Domestic political relations would also worsen. With fewer seats available for centrist parties, another Grand Coalition with the center-left Social Democratic Party is likely, despite its long history of disagreement with Schäuble on policing, fiscal policy and pensions.

In the areas of immigration and security, Schäuble would also likely be to the right of Merkel. While it is unlikely that he would completely reverse her refugee policy, chances are that he would antagonize the SPD by proposing stringent e-surveillance and expedited expulsion procedures. Given his predilection for selectively applying EU rules, it is probable that he would look for ways to circumvent private sector burden sharing if an injection of German taxpayer money proved necessary for Deutsche Bank.

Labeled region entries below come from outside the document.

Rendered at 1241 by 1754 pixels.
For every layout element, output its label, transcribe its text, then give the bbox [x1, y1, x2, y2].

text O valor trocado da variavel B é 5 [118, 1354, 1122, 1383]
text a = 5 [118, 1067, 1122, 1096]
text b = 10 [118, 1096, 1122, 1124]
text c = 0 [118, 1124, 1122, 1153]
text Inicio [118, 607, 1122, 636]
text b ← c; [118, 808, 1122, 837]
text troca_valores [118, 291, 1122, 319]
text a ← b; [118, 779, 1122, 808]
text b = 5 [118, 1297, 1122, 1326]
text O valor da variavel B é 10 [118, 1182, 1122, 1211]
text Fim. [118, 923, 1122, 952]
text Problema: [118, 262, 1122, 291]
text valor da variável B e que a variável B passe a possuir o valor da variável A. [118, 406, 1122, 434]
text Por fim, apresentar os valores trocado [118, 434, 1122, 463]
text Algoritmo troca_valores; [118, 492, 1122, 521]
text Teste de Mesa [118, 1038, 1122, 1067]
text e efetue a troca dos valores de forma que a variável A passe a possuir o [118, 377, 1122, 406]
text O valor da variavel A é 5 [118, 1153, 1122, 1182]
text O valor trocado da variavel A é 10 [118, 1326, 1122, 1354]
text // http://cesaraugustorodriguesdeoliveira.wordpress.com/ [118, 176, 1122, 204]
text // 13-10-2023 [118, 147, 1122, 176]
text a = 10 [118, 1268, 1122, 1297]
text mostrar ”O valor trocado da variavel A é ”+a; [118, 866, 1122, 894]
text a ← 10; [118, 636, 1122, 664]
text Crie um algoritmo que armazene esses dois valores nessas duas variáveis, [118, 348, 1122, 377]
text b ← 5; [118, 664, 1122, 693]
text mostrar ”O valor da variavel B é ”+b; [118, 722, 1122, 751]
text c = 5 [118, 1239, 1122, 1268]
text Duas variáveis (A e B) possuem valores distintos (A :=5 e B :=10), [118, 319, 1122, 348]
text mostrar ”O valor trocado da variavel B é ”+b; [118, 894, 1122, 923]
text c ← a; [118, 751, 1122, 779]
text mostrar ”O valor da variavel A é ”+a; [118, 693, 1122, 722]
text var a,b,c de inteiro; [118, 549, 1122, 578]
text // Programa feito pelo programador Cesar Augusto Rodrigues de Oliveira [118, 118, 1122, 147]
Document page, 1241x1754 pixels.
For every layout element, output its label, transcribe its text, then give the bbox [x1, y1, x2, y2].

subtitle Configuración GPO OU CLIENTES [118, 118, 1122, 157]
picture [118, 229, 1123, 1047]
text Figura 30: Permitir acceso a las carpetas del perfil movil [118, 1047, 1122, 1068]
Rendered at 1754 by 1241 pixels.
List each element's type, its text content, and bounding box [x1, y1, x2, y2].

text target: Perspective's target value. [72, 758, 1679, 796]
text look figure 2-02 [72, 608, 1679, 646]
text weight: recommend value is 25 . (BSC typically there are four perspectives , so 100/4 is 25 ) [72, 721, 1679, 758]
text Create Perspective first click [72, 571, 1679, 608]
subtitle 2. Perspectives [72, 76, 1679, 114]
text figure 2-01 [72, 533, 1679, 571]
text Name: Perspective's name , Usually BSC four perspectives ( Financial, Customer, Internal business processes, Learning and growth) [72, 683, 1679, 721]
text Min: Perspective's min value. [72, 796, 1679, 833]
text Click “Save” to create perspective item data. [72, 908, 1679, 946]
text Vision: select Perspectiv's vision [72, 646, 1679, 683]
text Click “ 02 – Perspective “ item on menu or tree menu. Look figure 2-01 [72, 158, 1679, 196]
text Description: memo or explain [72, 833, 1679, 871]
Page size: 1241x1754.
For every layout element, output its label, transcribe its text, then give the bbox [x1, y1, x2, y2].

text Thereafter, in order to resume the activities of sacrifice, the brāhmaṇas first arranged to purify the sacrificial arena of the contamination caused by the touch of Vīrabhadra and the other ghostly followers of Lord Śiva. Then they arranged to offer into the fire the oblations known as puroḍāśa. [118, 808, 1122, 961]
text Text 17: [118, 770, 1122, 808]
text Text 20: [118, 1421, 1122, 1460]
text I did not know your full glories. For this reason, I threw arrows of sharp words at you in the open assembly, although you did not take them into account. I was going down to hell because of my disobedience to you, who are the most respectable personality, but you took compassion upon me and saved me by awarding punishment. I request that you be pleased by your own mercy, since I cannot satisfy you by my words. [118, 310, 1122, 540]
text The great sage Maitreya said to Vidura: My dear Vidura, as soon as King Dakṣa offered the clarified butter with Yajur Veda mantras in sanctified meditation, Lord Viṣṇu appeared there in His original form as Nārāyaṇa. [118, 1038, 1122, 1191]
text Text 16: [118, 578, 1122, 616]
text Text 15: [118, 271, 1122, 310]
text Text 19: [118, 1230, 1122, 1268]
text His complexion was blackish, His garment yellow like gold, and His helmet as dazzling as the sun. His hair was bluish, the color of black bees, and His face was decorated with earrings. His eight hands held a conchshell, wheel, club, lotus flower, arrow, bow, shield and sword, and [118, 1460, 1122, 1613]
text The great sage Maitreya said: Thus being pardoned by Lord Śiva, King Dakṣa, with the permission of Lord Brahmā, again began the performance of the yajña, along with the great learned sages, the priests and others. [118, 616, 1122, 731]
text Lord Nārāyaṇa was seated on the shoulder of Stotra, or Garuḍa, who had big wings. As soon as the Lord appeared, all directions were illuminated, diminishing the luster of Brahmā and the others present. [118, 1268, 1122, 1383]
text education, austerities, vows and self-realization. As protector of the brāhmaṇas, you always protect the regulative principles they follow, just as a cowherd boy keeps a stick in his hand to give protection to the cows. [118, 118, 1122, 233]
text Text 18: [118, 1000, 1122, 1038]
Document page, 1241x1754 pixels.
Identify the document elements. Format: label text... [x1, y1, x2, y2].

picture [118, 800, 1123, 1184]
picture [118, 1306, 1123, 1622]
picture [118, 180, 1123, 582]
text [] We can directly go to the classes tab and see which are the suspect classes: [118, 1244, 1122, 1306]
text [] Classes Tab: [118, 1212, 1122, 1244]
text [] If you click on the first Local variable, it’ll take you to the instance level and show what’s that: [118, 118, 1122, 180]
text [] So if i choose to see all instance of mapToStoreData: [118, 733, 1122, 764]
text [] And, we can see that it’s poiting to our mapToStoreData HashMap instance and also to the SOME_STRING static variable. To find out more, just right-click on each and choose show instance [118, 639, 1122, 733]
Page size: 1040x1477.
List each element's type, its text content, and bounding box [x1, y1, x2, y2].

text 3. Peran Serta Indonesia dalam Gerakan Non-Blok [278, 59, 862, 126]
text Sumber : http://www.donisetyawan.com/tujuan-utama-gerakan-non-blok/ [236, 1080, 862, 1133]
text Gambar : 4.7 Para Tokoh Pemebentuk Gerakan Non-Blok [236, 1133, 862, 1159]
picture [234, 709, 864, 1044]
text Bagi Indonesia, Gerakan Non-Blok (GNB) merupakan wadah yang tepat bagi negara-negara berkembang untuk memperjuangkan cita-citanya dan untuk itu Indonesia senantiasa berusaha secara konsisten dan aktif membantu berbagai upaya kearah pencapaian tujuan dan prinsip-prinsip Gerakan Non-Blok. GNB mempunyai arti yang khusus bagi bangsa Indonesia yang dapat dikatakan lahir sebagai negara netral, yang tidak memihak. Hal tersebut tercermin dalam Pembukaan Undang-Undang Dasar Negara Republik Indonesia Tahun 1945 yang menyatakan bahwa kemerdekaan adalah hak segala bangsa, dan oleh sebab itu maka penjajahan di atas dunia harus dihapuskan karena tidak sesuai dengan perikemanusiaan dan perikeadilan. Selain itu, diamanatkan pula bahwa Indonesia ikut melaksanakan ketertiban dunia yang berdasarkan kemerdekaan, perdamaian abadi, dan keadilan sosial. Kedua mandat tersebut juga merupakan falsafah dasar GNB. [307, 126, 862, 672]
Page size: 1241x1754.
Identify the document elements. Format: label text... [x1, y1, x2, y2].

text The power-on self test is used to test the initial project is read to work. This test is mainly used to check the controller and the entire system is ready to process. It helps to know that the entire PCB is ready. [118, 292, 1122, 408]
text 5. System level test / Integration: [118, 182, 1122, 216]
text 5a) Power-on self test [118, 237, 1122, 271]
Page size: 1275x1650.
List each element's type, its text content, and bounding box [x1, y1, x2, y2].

On foreign relations, it is unclear whether Schäuble would be willing to kowtow to an ever more authoritarian Turkish government, as Merkel has done and seems willing to continue to do. And his views on Russia, Syria and Ukraine are simply unknown.

The only silver lining of a Schäuble chancellorship would be that fact that he would have to adapt his conservative politics to his coalition partner — and, when it comes to the EU, to France's incoming president, most likely Alain Juppé or Nicolas Sarkozy. But one thing is clear. As EU leaders prepare for life without the Brits, they should also be thinking about a Germany — and an EU — without Merkel.